#### Data supplied ####

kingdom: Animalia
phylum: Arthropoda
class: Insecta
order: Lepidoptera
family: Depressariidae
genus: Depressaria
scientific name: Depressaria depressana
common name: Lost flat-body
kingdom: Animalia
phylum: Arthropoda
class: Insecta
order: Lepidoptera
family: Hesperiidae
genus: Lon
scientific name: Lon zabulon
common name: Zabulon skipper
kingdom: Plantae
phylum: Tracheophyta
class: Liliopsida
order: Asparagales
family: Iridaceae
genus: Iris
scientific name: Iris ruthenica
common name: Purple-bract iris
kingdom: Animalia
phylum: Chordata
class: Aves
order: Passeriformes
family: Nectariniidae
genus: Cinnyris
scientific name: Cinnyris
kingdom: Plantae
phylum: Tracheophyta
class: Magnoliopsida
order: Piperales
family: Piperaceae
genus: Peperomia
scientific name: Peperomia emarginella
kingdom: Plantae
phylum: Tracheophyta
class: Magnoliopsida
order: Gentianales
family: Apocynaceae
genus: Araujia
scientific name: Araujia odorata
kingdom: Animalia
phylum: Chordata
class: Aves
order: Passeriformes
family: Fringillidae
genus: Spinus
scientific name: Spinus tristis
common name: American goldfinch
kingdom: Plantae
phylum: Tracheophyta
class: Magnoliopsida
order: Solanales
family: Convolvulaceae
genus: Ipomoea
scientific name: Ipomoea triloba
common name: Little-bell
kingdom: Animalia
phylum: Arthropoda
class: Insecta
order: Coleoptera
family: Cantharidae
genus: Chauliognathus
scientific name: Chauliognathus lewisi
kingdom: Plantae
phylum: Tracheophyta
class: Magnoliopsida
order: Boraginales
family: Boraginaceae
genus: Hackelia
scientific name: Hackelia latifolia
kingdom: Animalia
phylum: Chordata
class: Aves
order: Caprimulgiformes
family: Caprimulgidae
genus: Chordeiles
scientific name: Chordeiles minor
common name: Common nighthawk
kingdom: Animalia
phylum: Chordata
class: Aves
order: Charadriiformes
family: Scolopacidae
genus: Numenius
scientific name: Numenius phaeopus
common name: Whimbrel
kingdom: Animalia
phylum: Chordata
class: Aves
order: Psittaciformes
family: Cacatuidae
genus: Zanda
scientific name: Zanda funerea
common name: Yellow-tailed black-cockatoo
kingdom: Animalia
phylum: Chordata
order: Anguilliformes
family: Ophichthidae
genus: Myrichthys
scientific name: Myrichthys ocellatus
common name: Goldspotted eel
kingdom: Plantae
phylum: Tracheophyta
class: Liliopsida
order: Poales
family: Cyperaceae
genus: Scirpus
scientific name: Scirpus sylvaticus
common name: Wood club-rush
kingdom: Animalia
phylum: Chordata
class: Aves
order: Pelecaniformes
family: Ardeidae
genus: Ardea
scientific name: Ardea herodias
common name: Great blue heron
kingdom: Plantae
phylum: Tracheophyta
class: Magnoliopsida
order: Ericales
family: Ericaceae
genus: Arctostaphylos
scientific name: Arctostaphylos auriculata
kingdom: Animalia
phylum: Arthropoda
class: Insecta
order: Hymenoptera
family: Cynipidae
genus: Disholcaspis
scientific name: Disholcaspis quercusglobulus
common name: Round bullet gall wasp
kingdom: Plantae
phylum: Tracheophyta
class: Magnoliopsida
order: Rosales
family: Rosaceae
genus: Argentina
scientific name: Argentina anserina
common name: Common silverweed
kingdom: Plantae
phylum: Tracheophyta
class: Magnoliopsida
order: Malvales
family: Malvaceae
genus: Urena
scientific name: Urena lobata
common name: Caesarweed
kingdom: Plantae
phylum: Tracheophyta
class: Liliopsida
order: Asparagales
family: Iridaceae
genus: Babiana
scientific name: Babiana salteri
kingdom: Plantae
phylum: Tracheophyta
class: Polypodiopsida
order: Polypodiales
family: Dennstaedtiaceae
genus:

####

Given request: Retype the lines above exactly, beginning with the line that contains "scientific name: Spinus tristis" and continuing through the line that contains "genus: Chordeiles", with both of those lines included.

Answer to this exercise:
scientific name: Spinus tristis
common name: American goldfinch
kingdom: Plantae
phylum: Tracheophyta
class: Magnoliopsida
order: Solanales
family: Convolvulaceae
genus: Ipomoea
scientific name: Ipomoea triloba
common name: Little-bell
kingdom: Animalia
phylum: Arthropoda
class: Insecta
order: Coleoptera
family: Cantharidae
genus: Chauliognathus
scientific name: Chauliognathus lewisi
kingdom: Plantae
phylum: Tracheophyta
class: Magnoliopsida
order: Boraginales
family: Boraginaceae
genus: Hackelia
scientific name: Hackelia latifolia
kingdom: Animalia
phylum: Chordata
class: Aves
order: Caprimulgiformes
family: Caprimulgidae
genus: Chordeiles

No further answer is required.